The power of love

Wednesday, June 17

scripture reading: matthew 5:38-48; romans 12:14-21




In December of 2011, Patrick Greene threatened a law-suit against his hometown of Athens, Texas over the presence of a nativity scene. Greene was a self-proclaimed atheist activist and was glad to lead the charge against such a public Christian symbol. 

Greene’s antagonism against the Christian faith is not an anomaly. We see it all the time, and not just at Christmas. It’s played out in the public arena when it comes to things such as the Christian view of marriage as being a sacred covenant between one man and one woman; the sanctity of life in the womb; the exclusivity of salvation as being only through Christ. I suppose the list of Christian values that spike public aggression could be long.        

But in this age of protests, riots, lawsuits, and public shaming, what is a bit of an anomaly was how the Christian community in Athens, Texas, responded to Patrick Greene’s ill-will toward the Christian faith. Rather than drawing lines between them and Greene in the form of reciprocal legal action or name-calling, they responded with their faith. They learned that Greene was suffering from a serious eye condition that could lead to blindness. As a result he was forced to retire early, making it difficult for him and his wife to put food on the table and make ends meet.  In response, the Christian community raise enough money to meet their needs (The 9 Arts?).   
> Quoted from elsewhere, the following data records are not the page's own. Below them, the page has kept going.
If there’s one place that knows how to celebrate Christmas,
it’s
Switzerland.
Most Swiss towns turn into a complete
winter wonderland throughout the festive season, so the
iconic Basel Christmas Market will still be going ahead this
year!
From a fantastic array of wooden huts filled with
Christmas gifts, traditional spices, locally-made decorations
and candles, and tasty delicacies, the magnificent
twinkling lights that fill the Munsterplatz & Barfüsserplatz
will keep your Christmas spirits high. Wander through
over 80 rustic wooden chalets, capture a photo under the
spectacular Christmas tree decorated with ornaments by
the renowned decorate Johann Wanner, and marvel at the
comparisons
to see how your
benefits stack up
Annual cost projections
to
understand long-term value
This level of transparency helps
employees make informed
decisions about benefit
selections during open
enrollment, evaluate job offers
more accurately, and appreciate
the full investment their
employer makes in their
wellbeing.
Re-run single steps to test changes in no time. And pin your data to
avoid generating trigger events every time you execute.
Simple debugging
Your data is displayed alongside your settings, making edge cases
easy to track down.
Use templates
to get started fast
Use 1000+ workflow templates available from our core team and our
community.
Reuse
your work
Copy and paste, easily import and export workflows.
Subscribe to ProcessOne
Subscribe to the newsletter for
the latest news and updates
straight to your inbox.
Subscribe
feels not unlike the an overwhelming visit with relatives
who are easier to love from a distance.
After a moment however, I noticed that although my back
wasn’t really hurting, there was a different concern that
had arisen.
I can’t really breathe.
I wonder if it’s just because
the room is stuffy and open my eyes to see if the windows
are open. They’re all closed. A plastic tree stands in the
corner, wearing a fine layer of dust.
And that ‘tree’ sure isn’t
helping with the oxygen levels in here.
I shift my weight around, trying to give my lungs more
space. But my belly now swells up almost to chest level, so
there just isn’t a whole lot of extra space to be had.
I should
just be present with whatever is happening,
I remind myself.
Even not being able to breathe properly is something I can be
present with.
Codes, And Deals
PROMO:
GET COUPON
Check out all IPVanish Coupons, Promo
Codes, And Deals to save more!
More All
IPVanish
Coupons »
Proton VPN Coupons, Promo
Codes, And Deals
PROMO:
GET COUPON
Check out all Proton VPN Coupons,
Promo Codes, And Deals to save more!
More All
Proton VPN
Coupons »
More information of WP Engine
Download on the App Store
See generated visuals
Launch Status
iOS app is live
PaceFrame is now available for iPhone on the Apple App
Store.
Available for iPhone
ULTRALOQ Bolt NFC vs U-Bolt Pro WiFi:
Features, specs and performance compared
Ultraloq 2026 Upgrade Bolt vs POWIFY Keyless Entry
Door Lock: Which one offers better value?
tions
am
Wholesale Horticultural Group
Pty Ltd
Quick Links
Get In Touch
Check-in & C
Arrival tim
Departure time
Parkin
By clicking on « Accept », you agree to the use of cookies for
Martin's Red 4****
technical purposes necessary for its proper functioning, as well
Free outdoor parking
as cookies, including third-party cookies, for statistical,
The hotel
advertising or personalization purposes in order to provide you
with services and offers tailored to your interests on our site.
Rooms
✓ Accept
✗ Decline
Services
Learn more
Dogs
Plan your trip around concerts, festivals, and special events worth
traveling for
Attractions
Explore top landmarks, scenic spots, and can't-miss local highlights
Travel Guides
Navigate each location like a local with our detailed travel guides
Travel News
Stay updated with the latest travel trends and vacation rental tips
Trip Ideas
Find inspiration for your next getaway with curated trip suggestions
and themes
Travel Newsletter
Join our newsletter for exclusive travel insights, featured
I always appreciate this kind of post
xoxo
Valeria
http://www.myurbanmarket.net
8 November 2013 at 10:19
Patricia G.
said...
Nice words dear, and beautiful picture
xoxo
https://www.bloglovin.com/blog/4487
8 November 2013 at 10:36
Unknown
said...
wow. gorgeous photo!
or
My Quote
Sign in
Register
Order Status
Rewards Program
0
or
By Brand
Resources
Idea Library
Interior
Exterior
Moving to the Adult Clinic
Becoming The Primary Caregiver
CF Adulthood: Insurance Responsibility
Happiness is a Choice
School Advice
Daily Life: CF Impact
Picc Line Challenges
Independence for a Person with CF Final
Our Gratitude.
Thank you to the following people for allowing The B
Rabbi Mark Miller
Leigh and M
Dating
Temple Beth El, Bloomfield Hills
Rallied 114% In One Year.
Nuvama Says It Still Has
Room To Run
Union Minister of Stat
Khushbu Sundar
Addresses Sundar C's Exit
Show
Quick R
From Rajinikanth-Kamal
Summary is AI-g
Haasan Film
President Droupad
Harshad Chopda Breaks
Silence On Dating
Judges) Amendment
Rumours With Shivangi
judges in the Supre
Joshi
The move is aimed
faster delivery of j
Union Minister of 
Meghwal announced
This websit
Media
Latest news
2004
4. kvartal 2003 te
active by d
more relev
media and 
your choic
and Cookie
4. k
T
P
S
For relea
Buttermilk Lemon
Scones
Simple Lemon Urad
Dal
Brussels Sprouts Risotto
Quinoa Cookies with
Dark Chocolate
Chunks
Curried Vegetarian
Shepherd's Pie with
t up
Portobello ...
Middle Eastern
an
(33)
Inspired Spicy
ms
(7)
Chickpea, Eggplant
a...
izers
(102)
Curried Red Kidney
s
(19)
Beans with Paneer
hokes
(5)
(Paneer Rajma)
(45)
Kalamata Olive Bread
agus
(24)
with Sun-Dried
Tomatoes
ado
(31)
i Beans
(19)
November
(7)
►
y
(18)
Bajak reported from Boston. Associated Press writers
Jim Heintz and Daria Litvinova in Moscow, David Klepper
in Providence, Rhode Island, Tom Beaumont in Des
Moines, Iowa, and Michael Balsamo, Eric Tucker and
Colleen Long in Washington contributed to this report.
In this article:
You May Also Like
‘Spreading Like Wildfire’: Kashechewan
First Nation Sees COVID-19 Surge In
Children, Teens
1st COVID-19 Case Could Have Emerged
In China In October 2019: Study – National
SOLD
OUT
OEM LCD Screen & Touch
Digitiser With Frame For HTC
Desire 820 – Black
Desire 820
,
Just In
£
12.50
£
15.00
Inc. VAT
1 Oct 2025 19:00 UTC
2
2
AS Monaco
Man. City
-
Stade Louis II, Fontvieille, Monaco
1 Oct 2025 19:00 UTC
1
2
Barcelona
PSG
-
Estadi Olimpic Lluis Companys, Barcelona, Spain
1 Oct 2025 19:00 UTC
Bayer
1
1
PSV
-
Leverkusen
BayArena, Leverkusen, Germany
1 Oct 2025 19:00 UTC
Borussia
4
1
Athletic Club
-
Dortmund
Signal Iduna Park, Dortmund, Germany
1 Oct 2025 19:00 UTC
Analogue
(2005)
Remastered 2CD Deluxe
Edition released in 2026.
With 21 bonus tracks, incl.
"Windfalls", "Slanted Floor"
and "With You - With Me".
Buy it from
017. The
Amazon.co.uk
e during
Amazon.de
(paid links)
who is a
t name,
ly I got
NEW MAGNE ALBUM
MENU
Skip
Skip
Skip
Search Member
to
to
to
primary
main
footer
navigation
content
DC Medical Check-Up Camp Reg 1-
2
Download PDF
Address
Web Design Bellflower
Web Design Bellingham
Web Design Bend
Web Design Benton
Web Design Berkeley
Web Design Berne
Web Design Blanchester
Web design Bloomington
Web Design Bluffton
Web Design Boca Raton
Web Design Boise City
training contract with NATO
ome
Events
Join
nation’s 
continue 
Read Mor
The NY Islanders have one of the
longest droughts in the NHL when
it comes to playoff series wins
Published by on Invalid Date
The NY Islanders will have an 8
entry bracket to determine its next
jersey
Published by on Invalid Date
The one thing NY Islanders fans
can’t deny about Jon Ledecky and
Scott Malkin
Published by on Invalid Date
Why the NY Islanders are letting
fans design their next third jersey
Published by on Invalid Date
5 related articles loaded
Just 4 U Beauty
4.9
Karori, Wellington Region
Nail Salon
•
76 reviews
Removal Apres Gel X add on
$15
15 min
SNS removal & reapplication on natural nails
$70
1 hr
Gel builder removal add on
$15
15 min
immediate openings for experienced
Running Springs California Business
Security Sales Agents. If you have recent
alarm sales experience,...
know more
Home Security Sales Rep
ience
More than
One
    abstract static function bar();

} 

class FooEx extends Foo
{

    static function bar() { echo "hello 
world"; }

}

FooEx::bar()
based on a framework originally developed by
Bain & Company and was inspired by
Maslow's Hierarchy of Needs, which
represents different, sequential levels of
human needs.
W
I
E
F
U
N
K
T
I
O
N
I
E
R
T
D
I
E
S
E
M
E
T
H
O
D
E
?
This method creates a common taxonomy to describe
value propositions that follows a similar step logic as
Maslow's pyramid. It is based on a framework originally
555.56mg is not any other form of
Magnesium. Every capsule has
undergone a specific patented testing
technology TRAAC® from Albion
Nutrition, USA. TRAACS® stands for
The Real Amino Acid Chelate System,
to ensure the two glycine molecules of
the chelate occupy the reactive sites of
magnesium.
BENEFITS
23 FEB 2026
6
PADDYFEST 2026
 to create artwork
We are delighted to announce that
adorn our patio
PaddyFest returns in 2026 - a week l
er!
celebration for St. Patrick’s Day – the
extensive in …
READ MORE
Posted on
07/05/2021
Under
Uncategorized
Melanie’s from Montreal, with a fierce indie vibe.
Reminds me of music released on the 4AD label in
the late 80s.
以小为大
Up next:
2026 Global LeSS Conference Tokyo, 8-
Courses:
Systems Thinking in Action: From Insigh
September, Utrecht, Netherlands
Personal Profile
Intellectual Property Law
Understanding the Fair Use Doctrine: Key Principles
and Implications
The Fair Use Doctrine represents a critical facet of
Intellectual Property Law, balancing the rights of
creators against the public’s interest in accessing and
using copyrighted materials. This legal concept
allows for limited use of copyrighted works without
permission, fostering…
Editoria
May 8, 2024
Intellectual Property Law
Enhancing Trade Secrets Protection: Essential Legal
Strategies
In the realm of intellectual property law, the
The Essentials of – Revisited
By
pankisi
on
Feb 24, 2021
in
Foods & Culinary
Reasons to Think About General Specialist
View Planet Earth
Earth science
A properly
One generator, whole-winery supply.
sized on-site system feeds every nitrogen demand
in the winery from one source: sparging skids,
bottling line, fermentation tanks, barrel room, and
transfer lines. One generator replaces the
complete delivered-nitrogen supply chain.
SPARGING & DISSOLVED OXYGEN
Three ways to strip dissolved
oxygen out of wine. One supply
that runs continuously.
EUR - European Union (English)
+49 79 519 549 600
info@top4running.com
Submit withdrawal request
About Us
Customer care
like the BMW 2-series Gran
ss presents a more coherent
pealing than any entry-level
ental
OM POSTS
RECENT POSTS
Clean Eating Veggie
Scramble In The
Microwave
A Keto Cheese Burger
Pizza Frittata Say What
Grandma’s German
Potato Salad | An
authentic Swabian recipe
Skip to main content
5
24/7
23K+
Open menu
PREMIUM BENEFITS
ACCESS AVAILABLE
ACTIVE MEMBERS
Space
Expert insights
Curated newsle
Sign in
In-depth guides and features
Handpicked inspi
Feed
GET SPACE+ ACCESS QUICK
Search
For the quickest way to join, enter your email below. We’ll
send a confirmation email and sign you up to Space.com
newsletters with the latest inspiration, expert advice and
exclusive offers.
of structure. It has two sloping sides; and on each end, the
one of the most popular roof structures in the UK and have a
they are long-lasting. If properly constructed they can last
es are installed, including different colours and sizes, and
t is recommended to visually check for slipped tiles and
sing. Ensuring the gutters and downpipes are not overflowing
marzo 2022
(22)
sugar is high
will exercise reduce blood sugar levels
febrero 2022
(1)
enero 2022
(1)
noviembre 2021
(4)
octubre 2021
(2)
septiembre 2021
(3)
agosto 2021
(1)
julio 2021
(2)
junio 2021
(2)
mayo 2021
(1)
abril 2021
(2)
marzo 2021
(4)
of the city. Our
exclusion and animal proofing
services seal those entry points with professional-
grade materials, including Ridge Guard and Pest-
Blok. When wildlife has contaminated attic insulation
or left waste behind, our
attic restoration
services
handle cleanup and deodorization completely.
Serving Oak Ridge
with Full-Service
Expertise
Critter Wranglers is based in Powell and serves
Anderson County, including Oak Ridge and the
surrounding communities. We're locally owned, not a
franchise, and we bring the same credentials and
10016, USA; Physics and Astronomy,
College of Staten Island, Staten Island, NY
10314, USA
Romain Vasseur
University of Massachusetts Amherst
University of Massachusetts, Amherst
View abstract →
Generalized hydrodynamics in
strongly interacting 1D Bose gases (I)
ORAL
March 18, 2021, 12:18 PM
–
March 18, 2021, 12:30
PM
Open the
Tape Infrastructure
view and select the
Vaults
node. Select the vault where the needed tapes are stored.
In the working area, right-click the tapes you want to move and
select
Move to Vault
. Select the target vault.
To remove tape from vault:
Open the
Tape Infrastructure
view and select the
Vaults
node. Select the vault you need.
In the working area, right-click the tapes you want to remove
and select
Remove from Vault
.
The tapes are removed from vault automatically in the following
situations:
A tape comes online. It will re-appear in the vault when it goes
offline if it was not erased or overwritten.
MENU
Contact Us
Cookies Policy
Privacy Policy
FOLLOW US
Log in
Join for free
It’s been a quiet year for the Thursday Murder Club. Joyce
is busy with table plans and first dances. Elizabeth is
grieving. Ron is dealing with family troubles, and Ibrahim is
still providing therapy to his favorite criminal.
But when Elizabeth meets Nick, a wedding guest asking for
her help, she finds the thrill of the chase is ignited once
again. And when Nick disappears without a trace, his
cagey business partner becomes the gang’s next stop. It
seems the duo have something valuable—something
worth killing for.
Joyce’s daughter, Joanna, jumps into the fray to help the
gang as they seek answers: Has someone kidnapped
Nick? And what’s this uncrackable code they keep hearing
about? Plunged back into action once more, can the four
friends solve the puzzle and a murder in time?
Needless to say, Greene was not anticipating that response from those he sought to pick a fight with. But that was exactly what was needed to open the door for God to do His work. Only two months after Greene threatened a legal war over a nativity scene, he ended up giving his own life to Christ. Because of the love shown to him by Christians he went from atheist to believer.

The following is an excerpt from the Christian Post:

“There’s been one lingering thought in the back of my head my entire life, and its one thought that I’ve never been able to reconcile, and that is the vast difference between all the animals and us,” [Green said] as he began to explain his recent transformation from atheist to Christian. The theory of evolution didn’t answer his questions, he says, so he just set those questions aside and didn’t think about them anymore.

But when Christians in a town that had reason to be angry with him showed him a gesture of love, he began to reconsider his beliefs altogether. He eventually began to realize that evolution would never have the answer to his questions, he says, and it was at that time he began to believe in God.

When Jesus said, “love your enemies and pray for those who persecute you,” I think He probably meant it. And I kind of think that is an example of what He probably had in mind. In our thoughts, our attitudes, and our actions—may it be so for me and may it be so for you.

Prayer: Heavenly Father, may I not be so zealous to protect my reputation as I am yours; to advance my agenda in society as I am to advance your agenda in the hearts of men.